Ministerie van Volksgezondheid, Welzijn en Sport

Kamerstuk, 06-10-2003

Om het kamerstuk op te halen: Zie het origineel http://www.minvws.nl/document...er=393&page=20335


Beantwoording van brief VMCE

De Voorzitter van de Tweede Kamer
der Staten-Generaal
Postbus 20018
2500 EA DEN HAAG

DBO-CB-U- 2411171

6 oktober 2003

Naar aanleiding van uw verzoek u op de hoogte te stellen van mijn antwoord op de brief van de Vereniging voor Mensen met constitutioneel Eczeem het navolgende.

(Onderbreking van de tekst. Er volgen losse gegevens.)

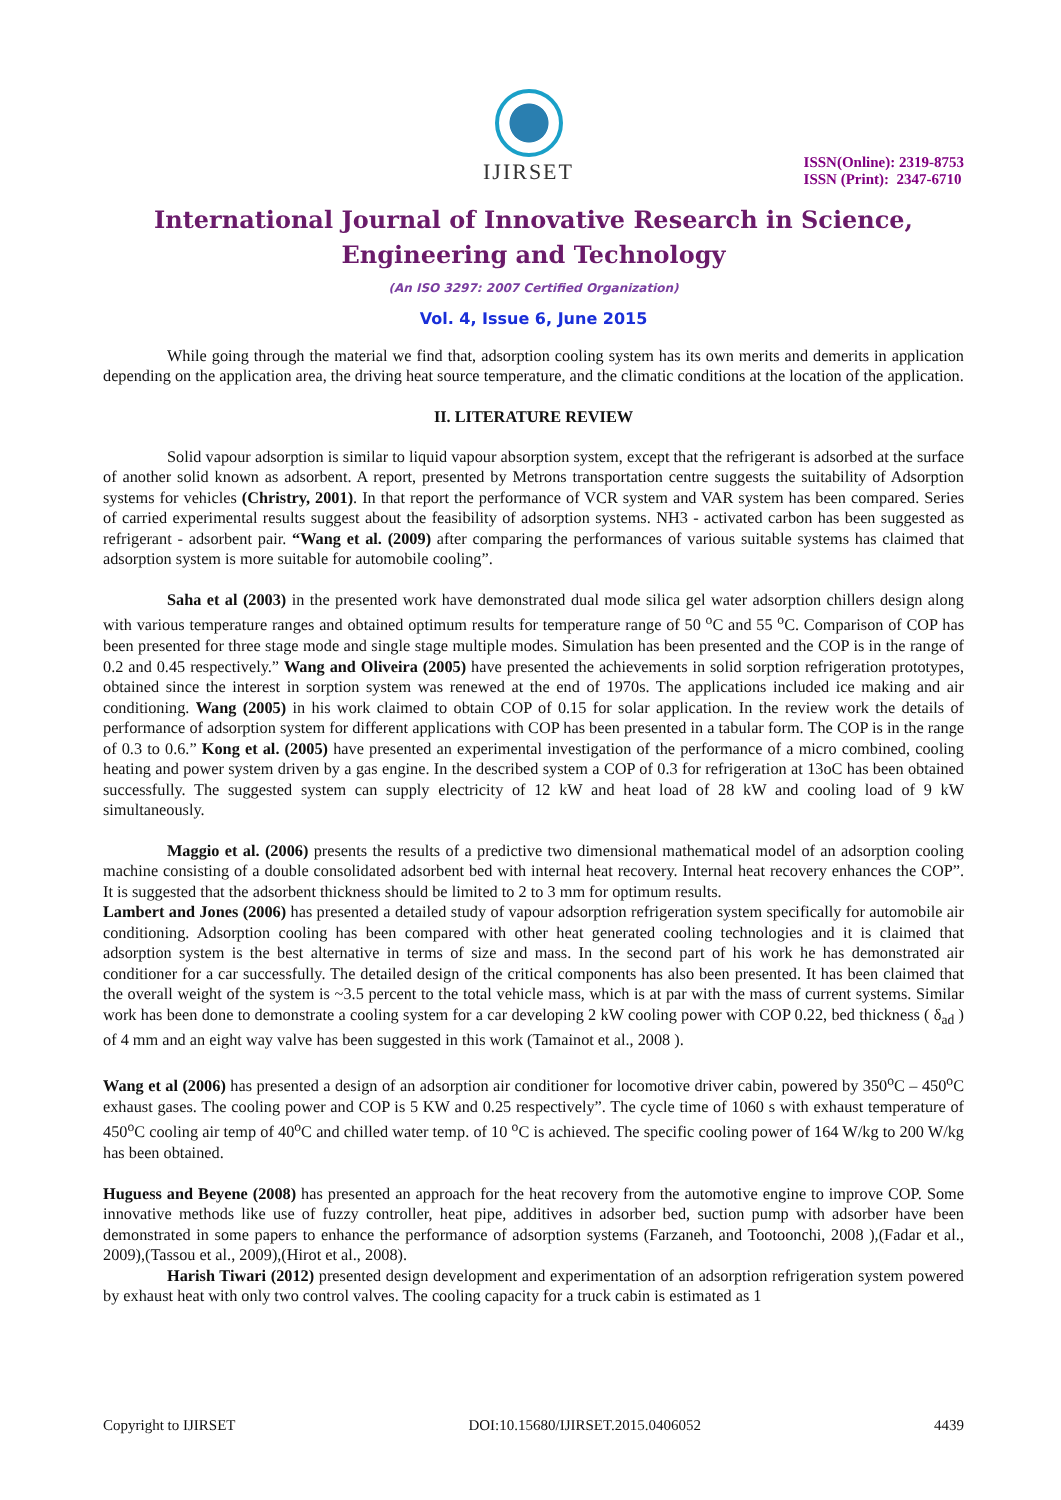IJIRSET
ISSN(Online): 2319-8753
ISSN (Print): 2347-6710
International Journal of Innovative Research in Science,
Engineering and Technology
(An ISO 3297: 2007 Certified Organization)
Vol. 4, Issue 6, June 2015
While going through the material we find that, adsorption cooling system has its own merits and demerits in application depending on the application area, the driving heat source temperature, and the climatic conditions at the location of the application.
II. LITERATURE REVIEW
Solid vapour adsorption is similar to liquid vapour absorption system, except that the refrigerant is adsorbed at the surface of another solid known as adsorbent. A report, presented by Metrons transportation centre suggests the suitability of Adsorption systems for vehicles (Christry, 2001). In that report the performance of VCR system and VAR system has been compared. Series of carried experimental results suggest about the feasibility of adsorption systems. NH3 - activated carbon has been suggested as refrigerant - adsorbent pair. “Wang et al. (2009) after comparing the performances of various suitable systems has claimed that adsorption system is more suitable for automobile cooling”.
Saha et al (2003) in the presented work have demonstrated dual mode silica gel water adsorption chillers design along with various temperature ranges and obtained optimum results for temperature range of 50 <sup>o</sup>C and 55 <sup>o</sup>C. Comparison of COP has been presented for three stage mode and single stage multiple modes. Simulation has been presented and the COP is in the range of 0.2 and 0.45 respectively.” Wang and Oliveira (2005) have presented the achievements in solid sorption refrigeration prototypes, obtained since the interest in sorption system was renewed at the end of 1970s. The applications included ice making and air conditioning. Wang (2005) in his work claimed to obtain COP of 0.15 for solar application. In the review work the details of performance of adsorption system for different applications with COP has been presented in a tabular form. The COP is in the range of 0.3 to 0.6.” Kong et al. (2005) have presented an experimental investigation of the performance of a micro combined, cooling heating and power system driven by a gas engine. In the described system a COP of 0.3 for refrigeration at 13oC has been obtained successfully. The suggested system can supply electricity of 12 kW and heat load of 28 kW and cooling load of 9 kW simultaneously.
Maggio et al. (2006) presents the results of a predictive two dimensional mathematical model of an adsorption cooling machine consisting of a double consolidated adsorbent bed with internal heat recovery. Internal heat recovery enhances the COP”. It is suggested that the adsorbent thickness should be limited to 2 to 3 mm for optimum results.
Lambert and Jones (2006) has presented a detailed study of vapour adsorption refrigeration system specifically for automobile air conditioning. Adsorption cooling has been compared with other heat generated cooling technologies and it is claimed that adsorption system is the best alternative in terms of size and mass. In the second part of his work he has demonstrated air conditioner for a car successfully. The detailed design of the critical components has also been presented. It has been claimed that the overall weight of the system is ~3.5 percent to the total vehicle mass, which is at par with the mass of current systems. Similar work has been done to demonstrate a cooling system for a car developing 2 kW cooling power with COP 0.22, bed thickness ( δ<sub>ad</sub> ) of 4 mm and an eight way valve has been suggested in this work (Tamainot et al., 2008 ).
Wang et al (2006) has presented a design of an adsorption air conditioner for locomotive driver cabin, powered by 350<sup>o</sup>C – 450<sup>o</sup>C exhaust gases. The cooling power and COP is 5 KW and 0.25 respectively”. The cycle time of 1060 s with exhaust temperature of 450<sup>o</sup>C cooling air temp of 40<sup>o</sup>C and chilled water temp. of 10 <sup>o</sup>C is achieved. The specific cooling power of 164 W/kg to 200 W/kg has been obtained.
Huguess and Beyene (2008) has presented an approach for the heat recovery from the automotive engine to improve COP. Some innovative methods like use of fuzzy controller, heat pipe, additives in adsorber bed, suction pump with adsorber have been demonstrated in some papers to enhance the performance of adsorption systems (Farzaneh, and Tootoonchi, 2008 ),(Fadar et al., 2009),(Tassou et al., 2009),(Hirot et al., 2008).
Harish Tiwari (2012) presented design development and experimentation of an adsorption refrigeration system powered by exhaust heat with only two control valves. The cooling capacity for a truck cabin is estimated as 1
Copyright to IJIRSET DOI:10.15680/IJIRSET.2015.0406052 4439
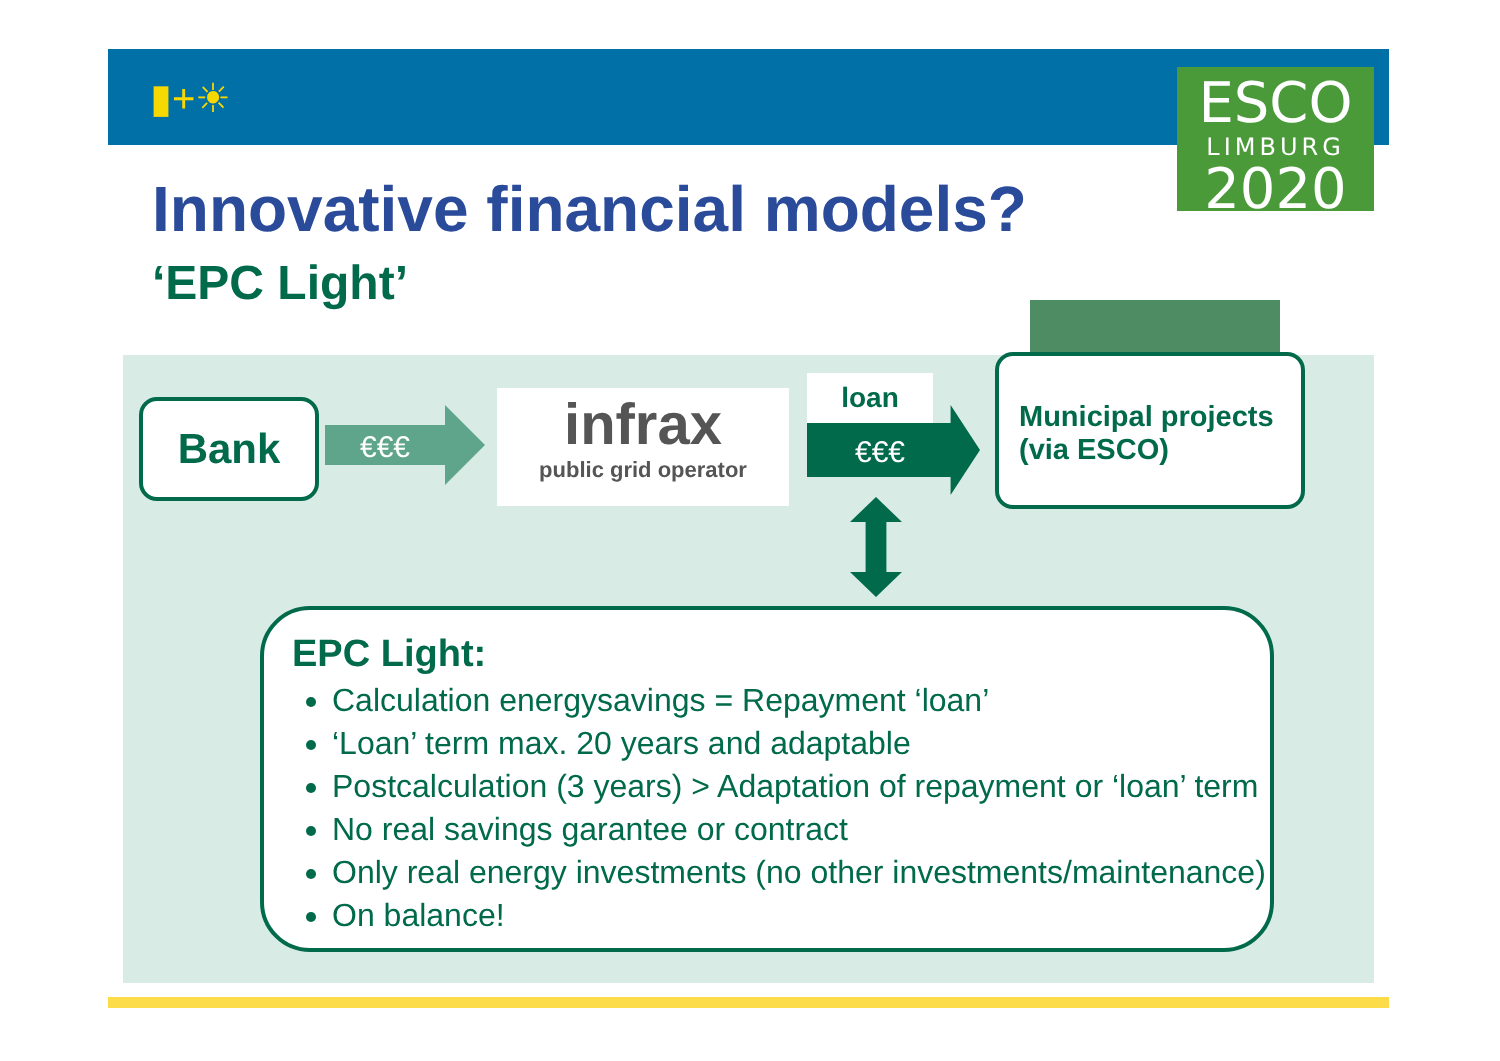▮+☀
ESCO
LIMBURG
2020
Innovative financial models?
‘EPC Light’
Bank €€€
infrax
public grid operator
loan
€€€
Municipal projects
(via ESCO)
EPC Light:
Calculation energysavings = Repayment ‘loan’
‘Loan’ term max. 20 years and adaptable
Postcalculation (3 years) > Adaptation of repayment or ‘loan’ term
No real savings garantee or contract
Only real energy investments (no other investments/maintenance)
On balance!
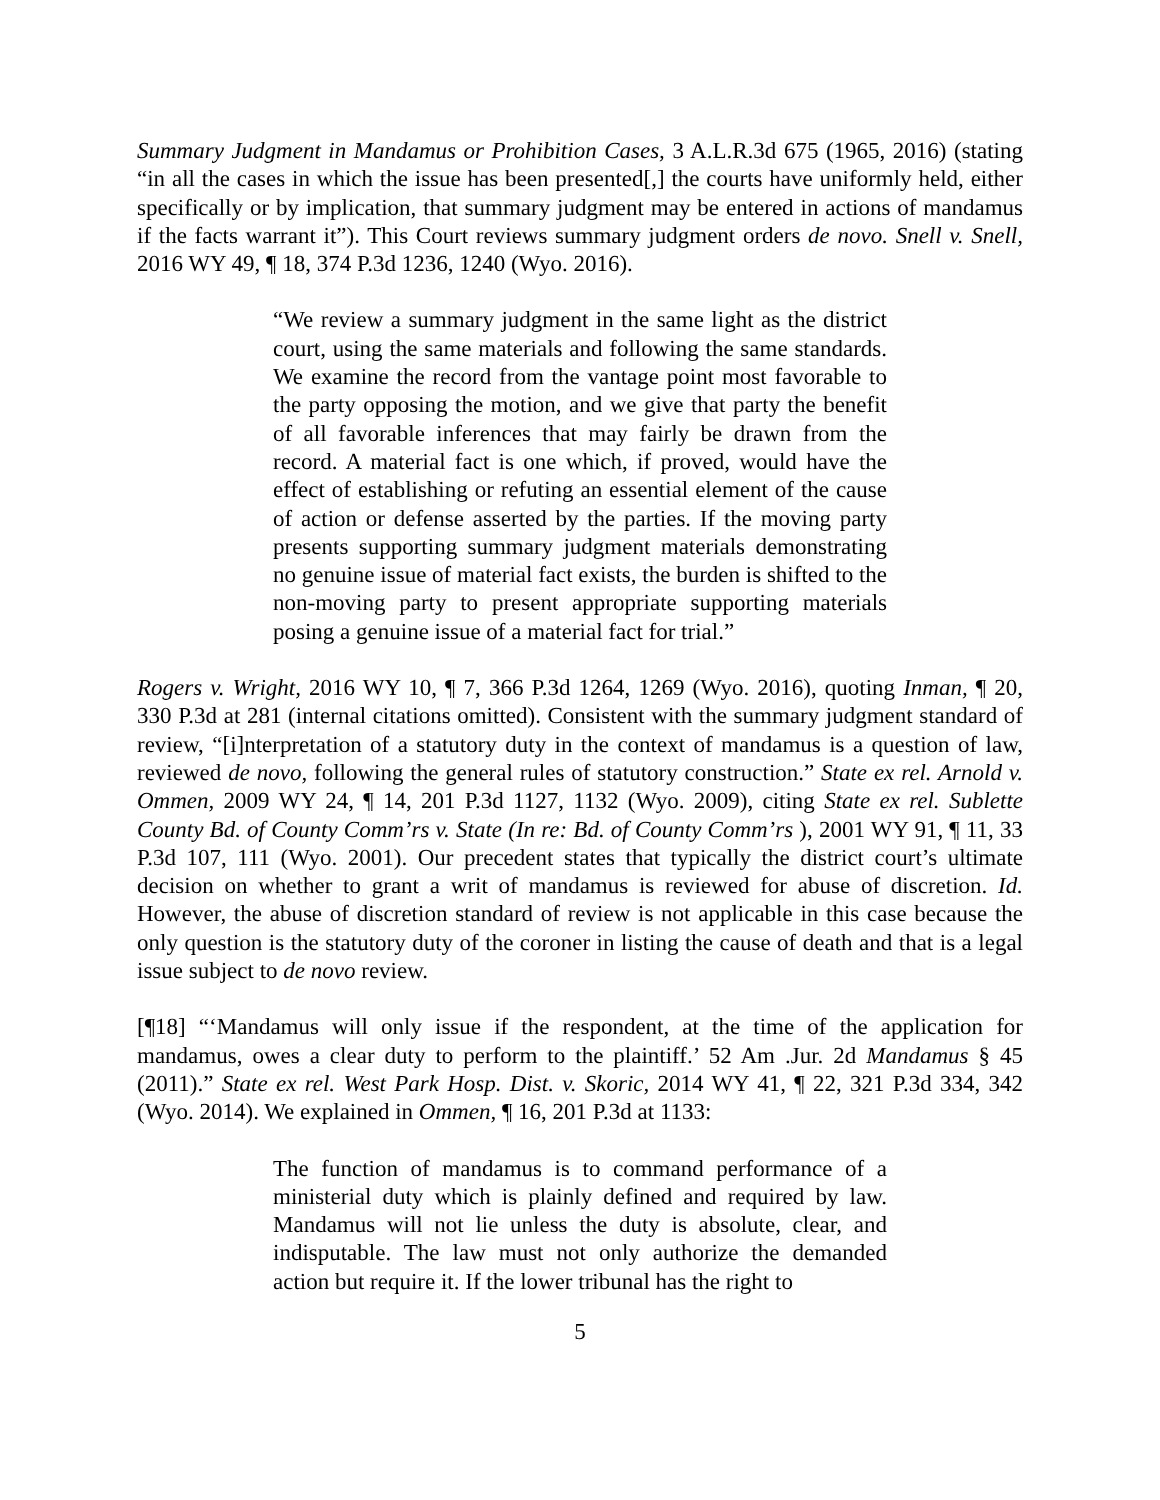Summary Judgment in Mandamus or Prohibition Cases, 3 A.L.R.3d 675 (1965, 2016) (stating “in all the cases in which the issue has been presented[,] the courts have uniformly held, either specifically or by implication, that summary judgment may be entered in actions of mandamus if the facts warrant it”). This Court reviews summary judgment orders de novo. Snell v. Snell, 2016 WY 49, ¶ 18, 374 P.3d 1236, 1240 (Wyo. 2016).
“We review a summary judgment in the same light as the district court, using the same materials and following the same standards. We examine the record from the vantage point most favorable to the party opposing the motion, and we give that party the benefit of all favorable inferences that may fairly be drawn from the record. A material fact is one which, if proved, would have the effect of establishing or refuting an essential element of the cause of action or defense asserted by the parties. If the moving party presents supporting summary judgment materials demonstrating no genuine issue of material fact exists, the burden is shifted to the non-moving party to present appropriate supporting materials posing a genuine issue of a material fact for trial.”
Rogers v. Wright, 2016 WY 10, ¶ 7, 366 P.3d 1264, 1269 (Wyo. 2016), quoting Inman, ¶ 20, 330 P.3d at 281 (internal citations omitted). Consistent with the summary judgment standard of review, “[i]nterpretation of a statutory duty in the context of mandamus is a question of law, reviewed de novo, following the general rules of statutory construction.” State ex rel. Arnold v. Ommen, 2009 WY 24, ¶ 14, 201 P.3d 1127, 1132 (Wyo. 2009), citing State ex rel. Sublette County Bd. of County Comm’rs v. State (In re: Bd. of County Comm’rs ), 2001 WY 91, ¶ 11, 33 P.3d 107, 111 (Wyo. 2001). Our precedent states that typically the district court’s ultimate decision on whether to grant a writ of mandamus is reviewed for abuse of discretion. Id. However, the abuse of discretion standard of review is not applicable in this case because the only question is the statutory duty of the coroner in listing the cause of death and that is a legal issue subject to de novo review.
[¶18] “‘Mandamus will only issue if the respondent, at the time of the application for mandamus, owes a clear duty to perform to the plaintiff.’ 52 Am .Jur. 2d Mandamus § 45 (2011).” State ex rel. West Park Hosp. Dist. v. Skoric, 2014 WY 41, ¶ 22, 321 P.3d 334, 342 (Wyo. 2014). We explained in Ommen, ¶ 16, 201 P.3d at 1133:
The function of mandamus is to command performance of a ministerial duty which is plainly defined and required by law. Mandamus will not lie unless the duty is absolute, clear, and indisputable. The law must not only authorize the demanded action but require it. If the lower tribunal has the right to
5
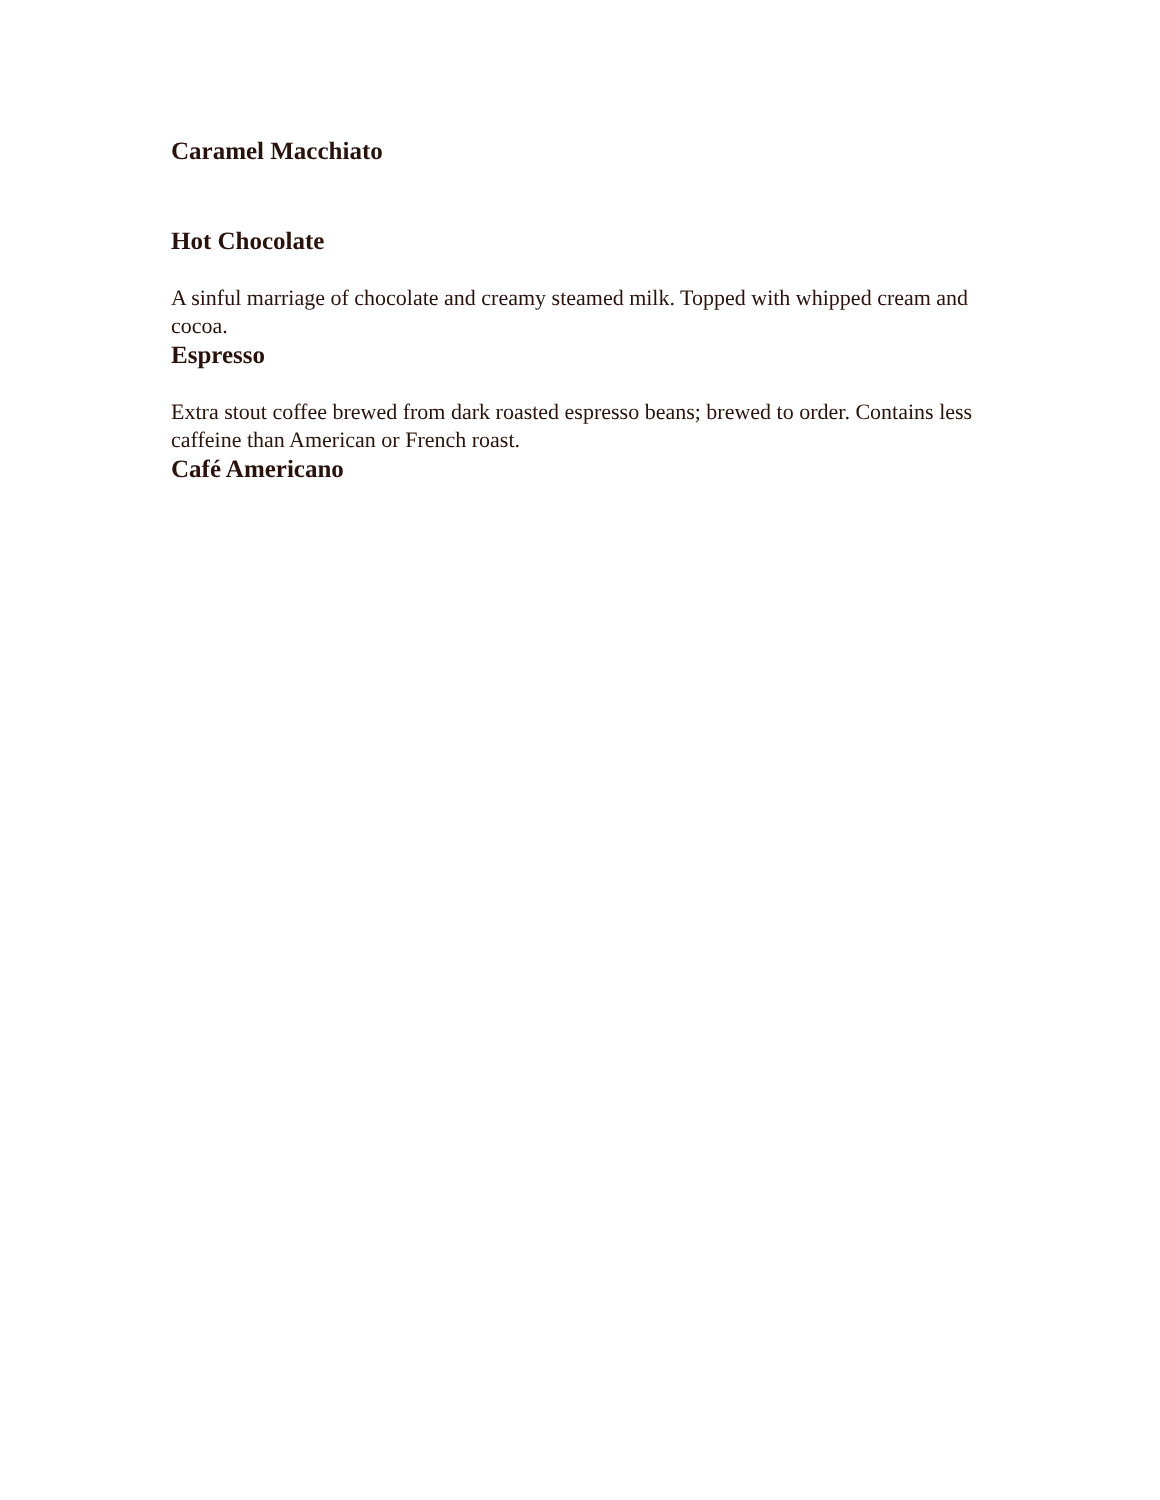Caramel Macchiato
Hot Chocolate
A sinful marriage of chocolate and creamy steamed milk. Topped with whipped cream and cocoa.
Espresso
Extra stout coffee brewed from dark roasted espresso beans; brewed to order. Contains less caffeine than American or French roast.
Café Americano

In de tweede week van juli is in een telefonisch onderhoud met de heer Arents, secretaris van de Vereniging voor Mensen met constitutioneel Eczeem, kenbaar gemaakt welke redenen ten grondslag liggen aan de beslissing over de vergoeding van tacrolimus-zalf (Protopic). Aangegeven is dat de CFH, de commissie van klinisch farmaceutisch deskundigen van het CVZ, geoordeeld heeft dat voor kinderen tot 16 jaar de therapeutische meerwaarde onvoldoende is aangetoond. Deze beoordeling is leidend geweest in de vergoedingsbelissing over tacrolimus-zalf voor die patiëntengroep. In het gesprek is aangegeven dat in het kader van een zorgvuldige procedure er reeds een inspraakmoment is geweest voor de patiëntenverenigingen. Tijdens de hoorzitting van het CVZ met de Vereniging voor Mensen met constitutioneel Eczeem en het Nationale Huidfonds, hebben beide patiëntenverenigingen in de gelegenheid gehad tot inspraak in de beleidsmatige fase van de beoordeling. Tevens is de heer Arents kenbaar gemaakt dat de vergoedingsstatus van tacrolimus-zalf alleen kan veranderen indien de fabrikant nieuwe en aanvullende gegevens beschikbaar heeft en een herbeoordeling aanvraagt. De uitvoerige telefonische toelichting is als reactie op de brief als voldoende informatief geacht en daarom is verder afgezien van de schriftelijke beantwoording.